Winnie sighed. Even Krusty the Clown gave the horn a rest. She snatched up her phone, mentally working out a tart response to her cousin when she noticed a different name attached to this text bubble.
Cory wanted to know, How are you, Winnie?
Good question. She waffled between the safe and brief fine and revealing how her heart rate shot from zero to sixty and her fingers shook to type one letter. She settled on the former response so as not to frighten him and processed this new development. This, she reasoned, served as the contemporary equivalent to receiving a note in class.
Thank goodness she was alone. If Marcy saw this text, the ensuing squeals would pierce her eardrums.

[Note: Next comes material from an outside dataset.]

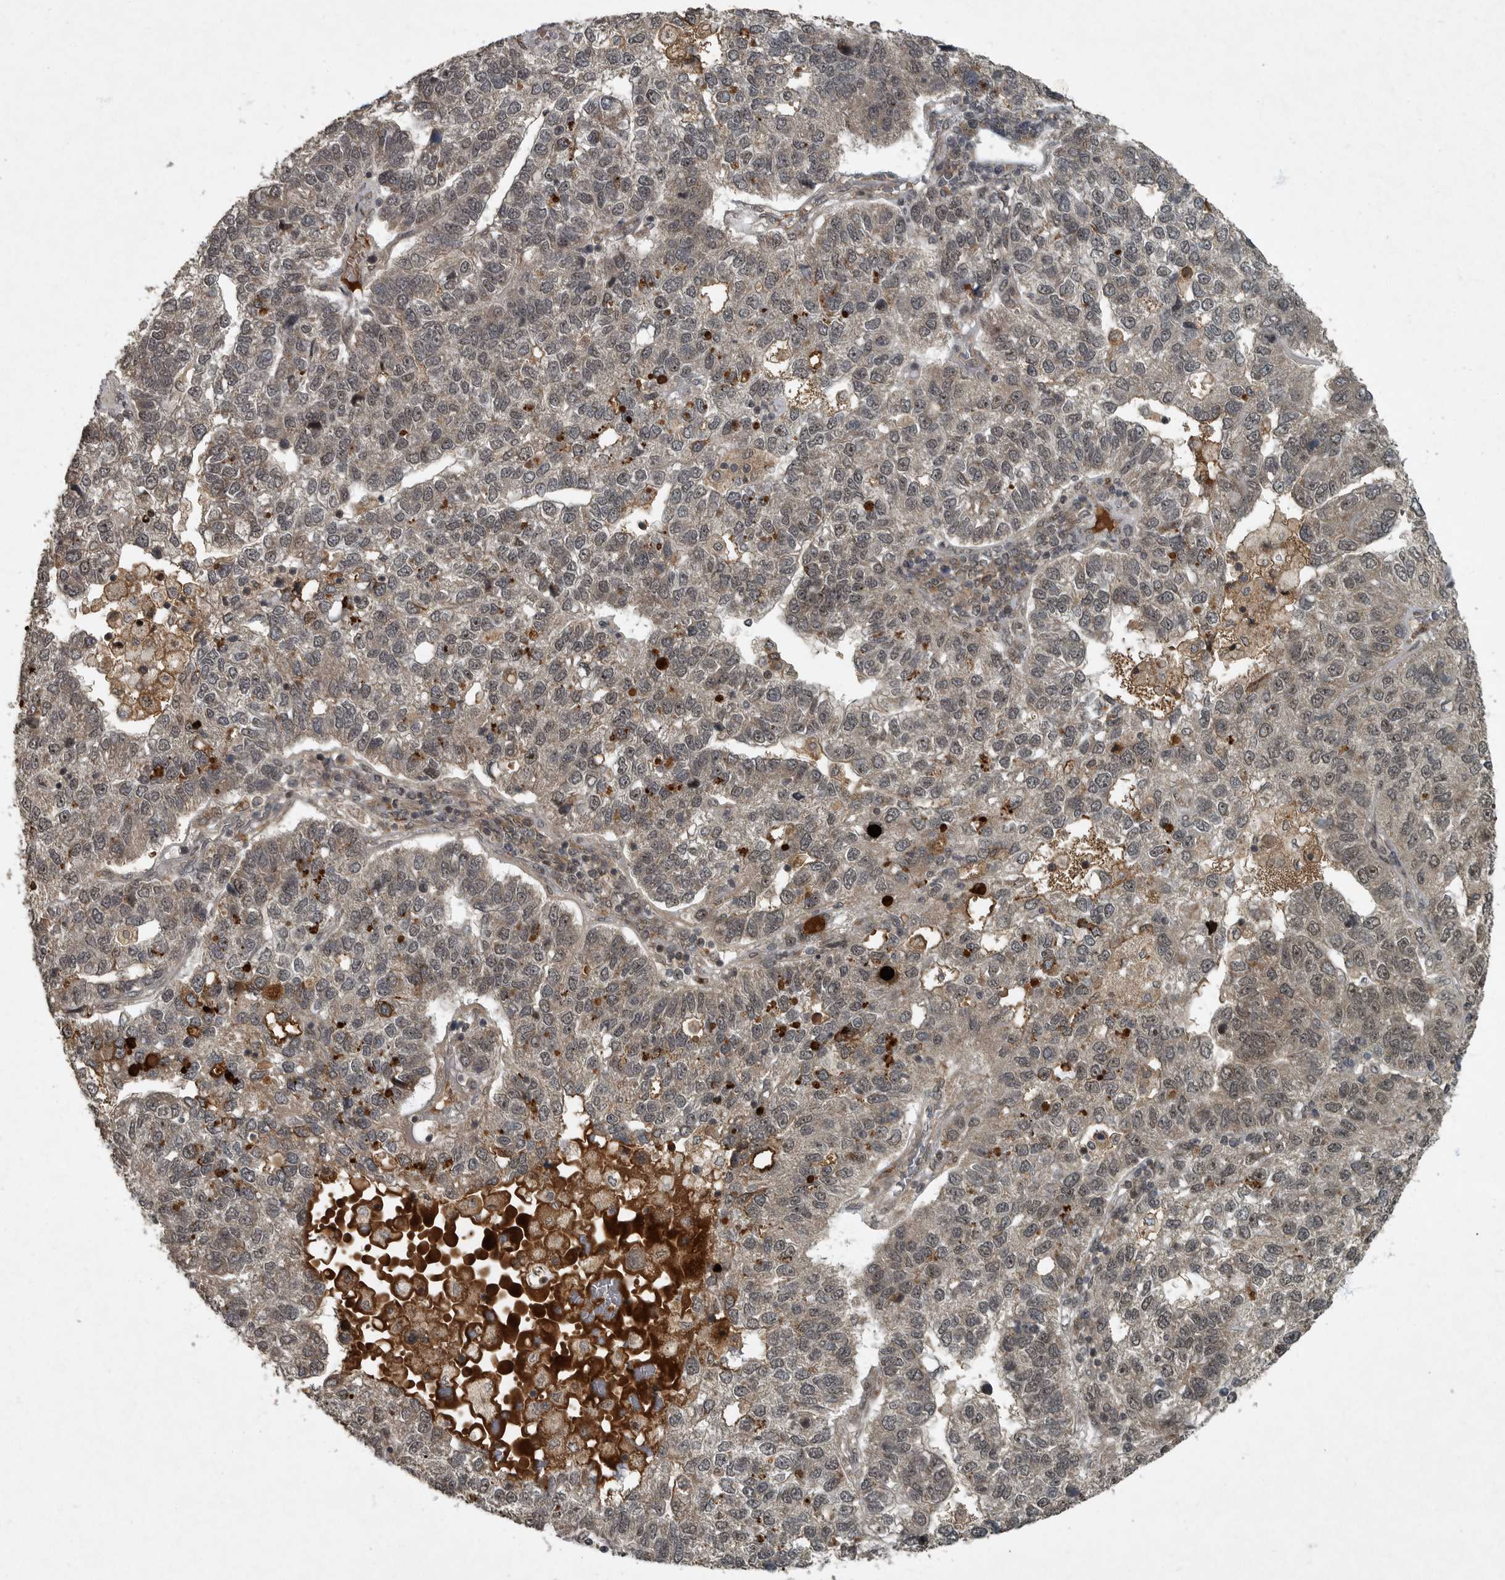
{"staining": {"intensity": "moderate", "quantity": "<25%", "location": "cytoplasmic/membranous"}, "tissue": "pancreatic cancer", "cell_type": "Tumor cells", "image_type": "cancer", "snomed": [{"axis": "morphology", "description": "Adenocarcinoma, NOS"}, {"axis": "topography", "description": "Pancreas"}], "caption": "Immunohistochemical staining of pancreatic cancer demonstrates low levels of moderate cytoplasmic/membranous positivity in about <25% of tumor cells.", "gene": "FOXO1", "patient": {"sex": "female", "age": 61}}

I was thinking about the book and I have a few ideas I’d like to run by you. Winnie waited a moment, and Cory continued texting about the Lost Girls Brewery near Crozet. Winnie knew practically every winery within a twenty-mile radius of her house, but in recent years Albemarle and Nelson counties boasted a fair number of craft brew houses, some of which served food along with their small-batch saisons and stouts. Since she had little taste for beer, she had yet to visit any.
The thing setting Lost Girls apart from other Virginia breweries, as the name implied, was the fact it was owned and operated entirely by women. Winnie heard an all-female motorcycle gang used the place as a front for a variety of dubious activities, everything ranging from adult video production to marijuana cultivation. Considering Marcy as her main source of information, Winnie took it all in with skepticism.

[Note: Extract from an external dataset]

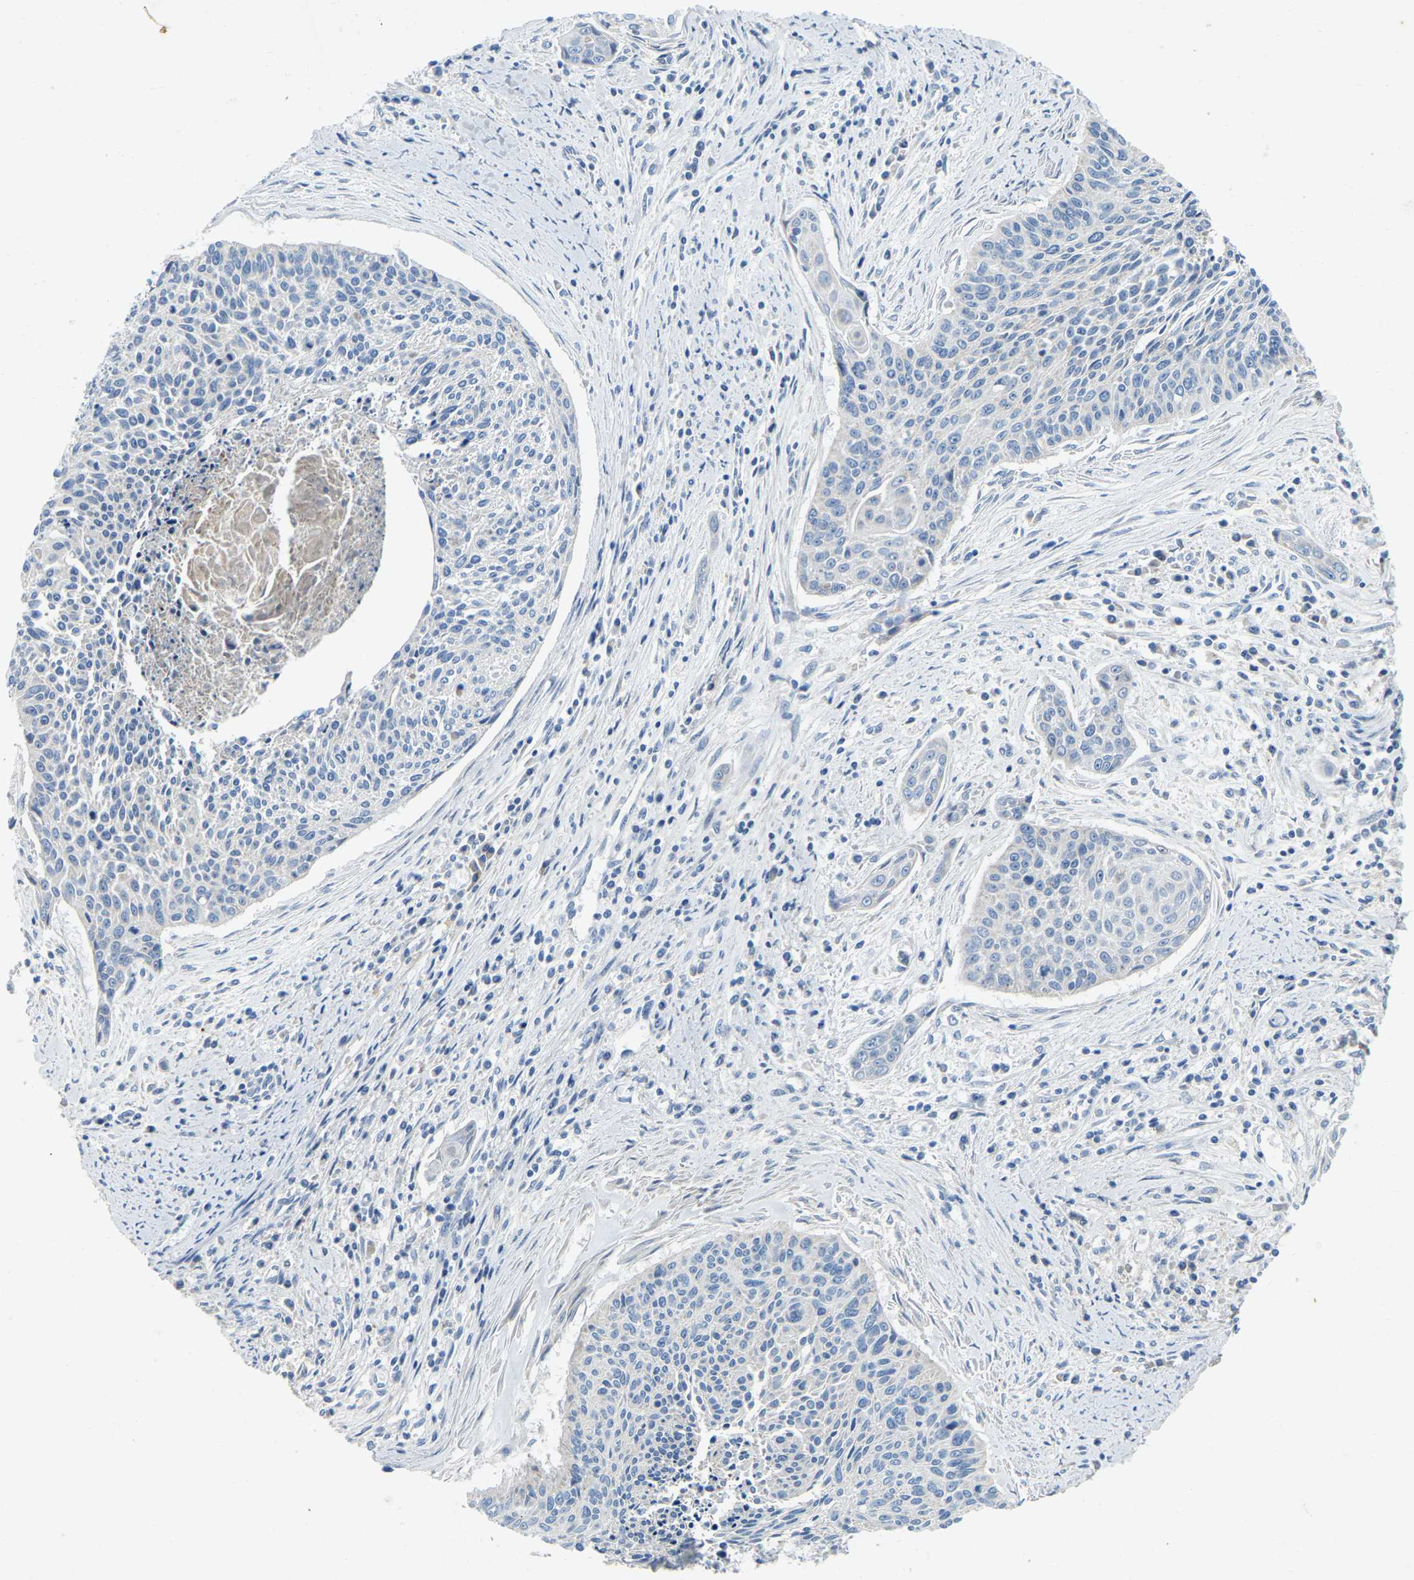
{"staining": {"intensity": "negative", "quantity": "none", "location": "none"}, "tissue": "cervical cancer", "cell_type": "Tumor cells", "image_type": "cancer", "snomed": [{"axis": "morphology", "description": "Squamous cell carcinoma, NOS"}, {"axis": "topography", "description": "Cervix"}], "caption": "Protein analysis of squamous cell carcinoma (cervical) exhibits no significant positivity in tumor cells.", "gene": "PARL", "patient": {"sex": "female", "age": 55}}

Eh, what the hell? How often did a nice girl from St. Florence get invited to a biker chick brewery? I can GPS directions. Twenty minutes okay? After receiving the yes, she swung her legs to the floor and slapped her thighs to alert Zeppo.
“Hey, buddy. Let’s go for a ride.”
Zeppo’s tail swished back and forth, and he jittered on all fours. She didn’t use her “off to the vet” voice, so he was up for anything.
Winnie grabbed her purse and the leash hanging from the coat hook near the door. She’d let Cory buy her first and only round and hear him out. Marcy could hear about this from somebody else.